The nomination explains:
The first full weekend of September 2013 along Colorado’s Front Range was remarkable only for what has become more commonplace in recent years – heat.
Instead, Monday marked the onset of a deluge – one the nation’s top weather experts completely missed – that increased in intensity midweek and continued in waves with little respite into the following week. It was an unprecedented and historic storm that shattered rainfall records and sparked repeated flash flooding, which led to sustained and widespread flooding that devastated communities and neighborhoods while completely isolating others.
The floodwaters ultimately destroyed 337 structures worth $41 million and claimed the lives of four in Boulder County.
It was both an exhilarating effort and an emotional, exhausting one.
After a relentless round of breaking coverage in liveblog, stories, photos, videos and social media, the Camera’s coverage included a narrative of the flood, a 56-page special print section and a 160-page photo documentary book, A Thousand-Year Rain.
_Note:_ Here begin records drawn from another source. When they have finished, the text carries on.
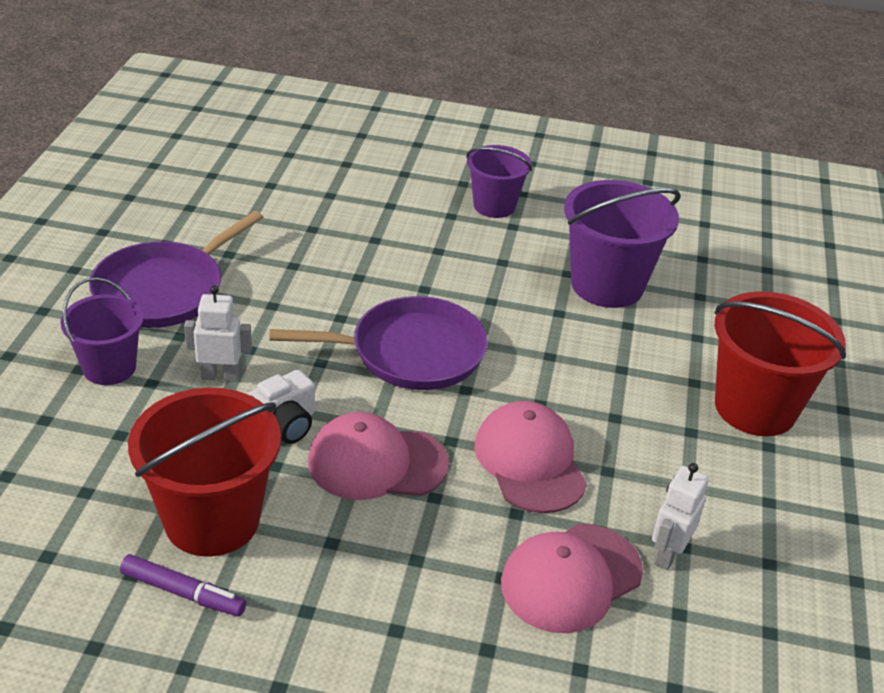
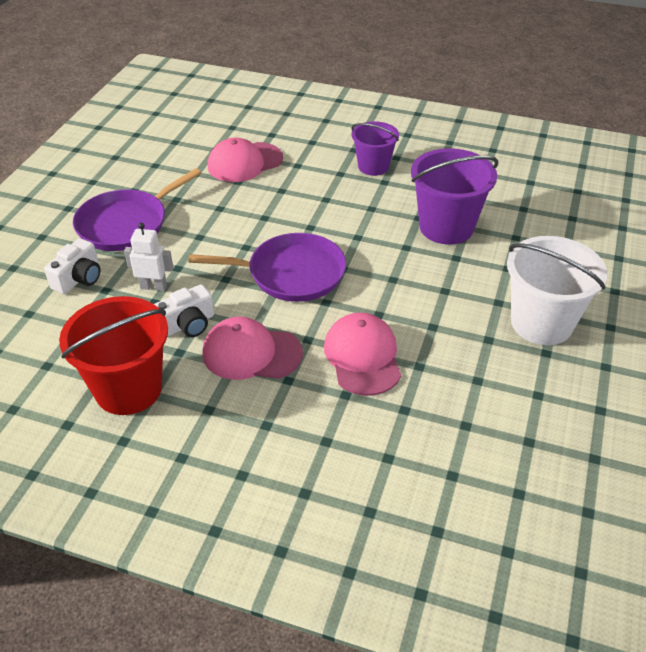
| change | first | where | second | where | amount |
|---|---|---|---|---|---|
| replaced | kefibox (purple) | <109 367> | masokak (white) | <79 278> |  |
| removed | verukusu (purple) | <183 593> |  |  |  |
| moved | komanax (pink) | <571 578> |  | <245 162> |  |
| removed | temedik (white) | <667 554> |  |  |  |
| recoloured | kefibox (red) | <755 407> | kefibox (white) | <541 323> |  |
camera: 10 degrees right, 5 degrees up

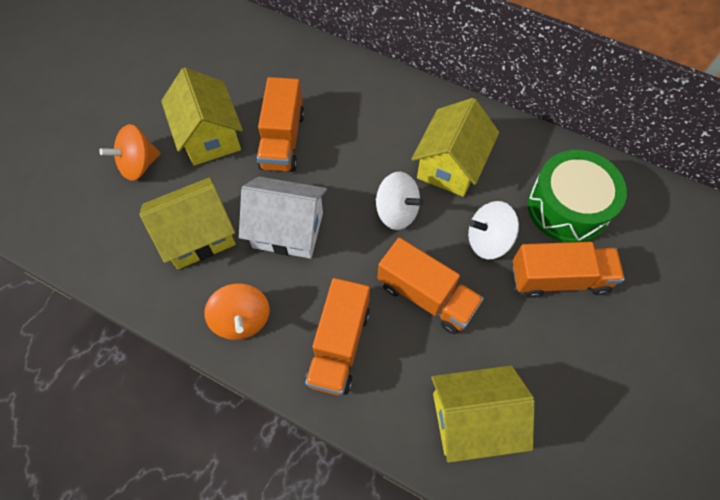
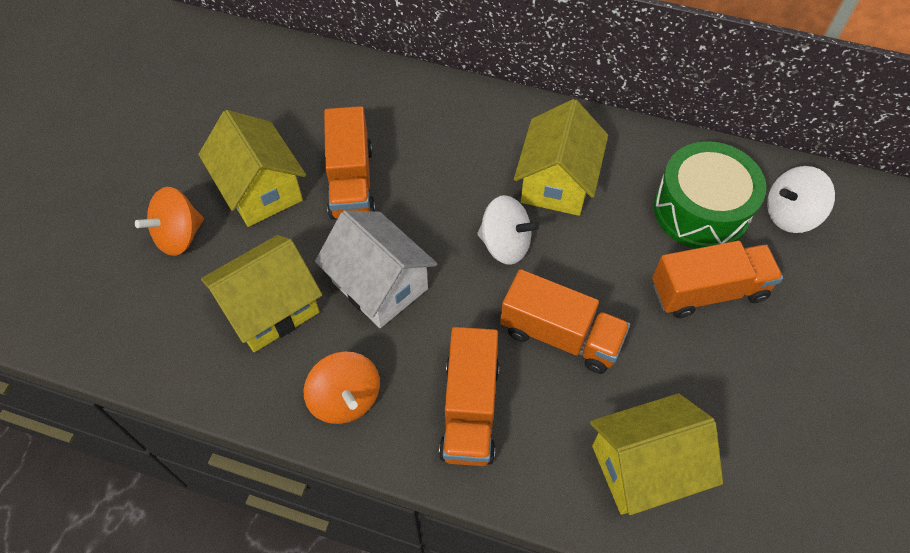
| change | first | where | second | where | amount |
|---|---|---|---|---|---|
| turned | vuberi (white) | <288 230> |  | <379 285> | 45 degrees clockwise |
| moved | timivin (white) | <488 240> |  | <790 214> |  |
camera: 10 degrees left, 5 degrees down

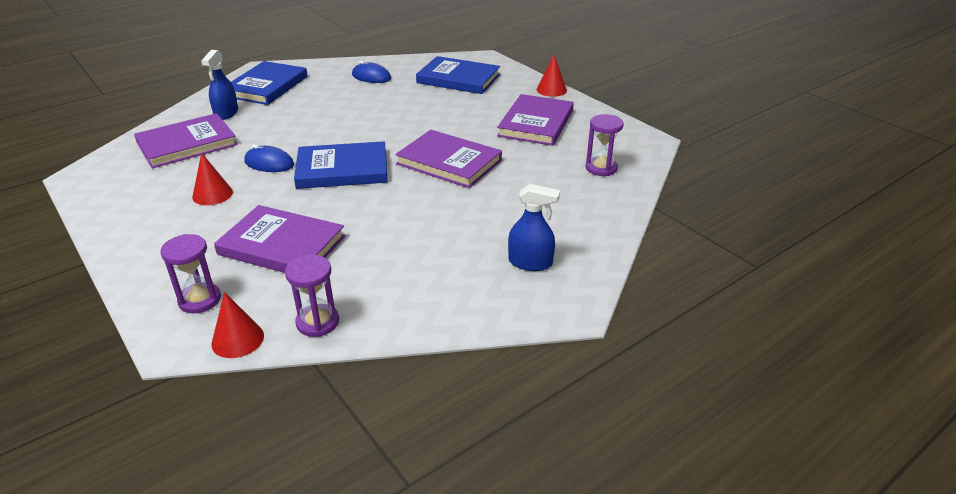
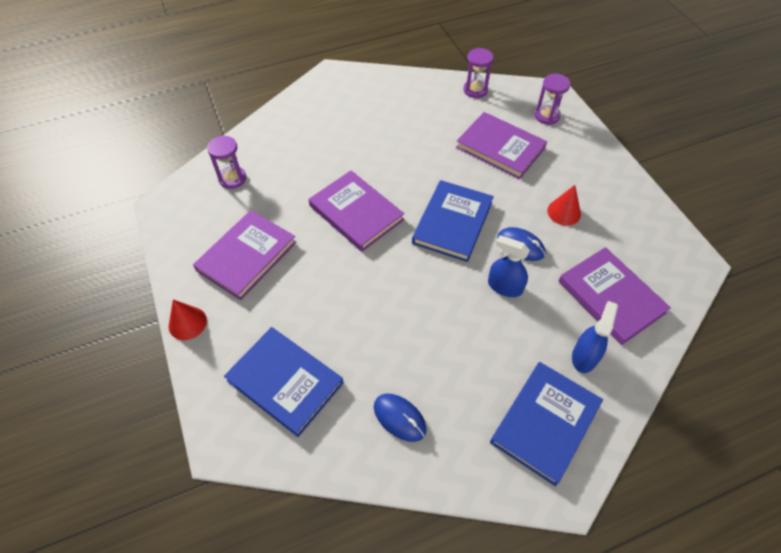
| change | first | where | second | where | amount |
|---|---|---|---|---|---|
| turned | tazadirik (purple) | <187 144> |  | <611 297> | 75 degrees clockwise |
| removed | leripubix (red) | <237 339> |  |  |  |
| turned | tazadirik (blue) | <342 169> |  | <452 223> | 75 degrees counterclockwise |
| moved | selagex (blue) | <530 262> |  | <504 286> |  |
camera: 165 degrees left, 20 degrees up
The (Boulder) Daily Camera is the overwhelming winner for its breaking-news coverage of the historic floods of last September. The dimensions of its coverage, both in depth and breadth, were breathtaking, and may set a new standard by which news organizations should measured when covering events of this gravity and import. Every article, photograph, video and Twitter post seemed to have as its reason for being the only thing that matters at times like this–informing the public: of the floods’ danger, about how they could escape it; and what they need to do to recover from it. The totality of paper’s coverage, particularly as it concerns visual journalism, seemed to be equal to the flood in volume and force; metaphorically, it seemed to fight the flood to a draw–an impressive feat.
This is one of two DFMies for the Daily Camera and one of six for Colorado newsrooms. The Denver Post’s flood coverage won the Breaking News DFMie for large newsrooms. The Post and Camera also swept the small- and large-newsroom DFMies for investigative or enterprise journalism.
Other breaking news finalists
The Camera’s sister newsroom, the Times-Call in Longmont, was a finalist for its coverage of the same flood. Matthew Jonas, Lewis Geyer, Greg Lindstrom of the Times-Call also were finalists in visual journalism for their flood photography.
The other small-newsroom finalist in breaking news was the Bennington Banner for staff coverage of a high school teacher’s mental health crisis that ended with him surrendering his semi-automatic rifle.